Environment Minister Dr Mariyam Shakeela has announced plans to develop a cooling system at Ibrahim Nasir International Airport (INIA) that will make use of seawater to reduce reliance on fossil fuels at the site, according to local media.

“We can try to create energy with seawater and use it to cool places. We are looking to cool the entire airport using water taken from around 1,000 metres below the surface of the sea in the near future,” she was quoted as saying by local newspaper Haveeru during a ceremony held yesterday (July 23).

Speaking at the event, Dr Shakeela reportedly highlighted the importance of enhancing the use of renewable energy in the Maldives, while also identifying a lack of “positive response” from state institutions in curbing use of fossil fuels or adopting alternative technologies like solar and wind energy.

The announcement was made after participants in attendance at the Maldives International Renewable Energy Investors Conference last month claimed political instability was presently a major concern hampering foreign investment in the sector.

The two day event, which concluded on June 17, aimed to facilitate long-term partnerships between international investors, project developers, energy companies and utilities groups in order to enable successful renewable energy projects throughout the Maldives.


2 thoughts on “Environment Minister announces airport seawater cooling plans”

  1. This is what happens when you put a woman in charge. She's trying to cut down the use of holy Arab oil. The less oil we import, the less influence the Arabs have on us - thus leading to gay marriage and a Church in Majeedhee Magu. Women believe in Jewish theories like global warming and sea-level rise too.

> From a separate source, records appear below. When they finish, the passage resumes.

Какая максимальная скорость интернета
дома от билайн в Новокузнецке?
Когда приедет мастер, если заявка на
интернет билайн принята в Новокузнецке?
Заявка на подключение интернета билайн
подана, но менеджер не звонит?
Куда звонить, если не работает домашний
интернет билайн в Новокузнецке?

  2. Congratulation to this step.
    Few times that has been suggested to the Government 25-30 years ago - privately from me and other Diving Instructors and in a project of a Maldivian:
    To use the differences between the temperatures in the deep sea and the temperature on the surface.
    Also it was been suggested in a Tourist-Island Project from Mr. Husni - that time he was running Rannalhi. It seems that these ideas needed 30 years of time to be put into praxis.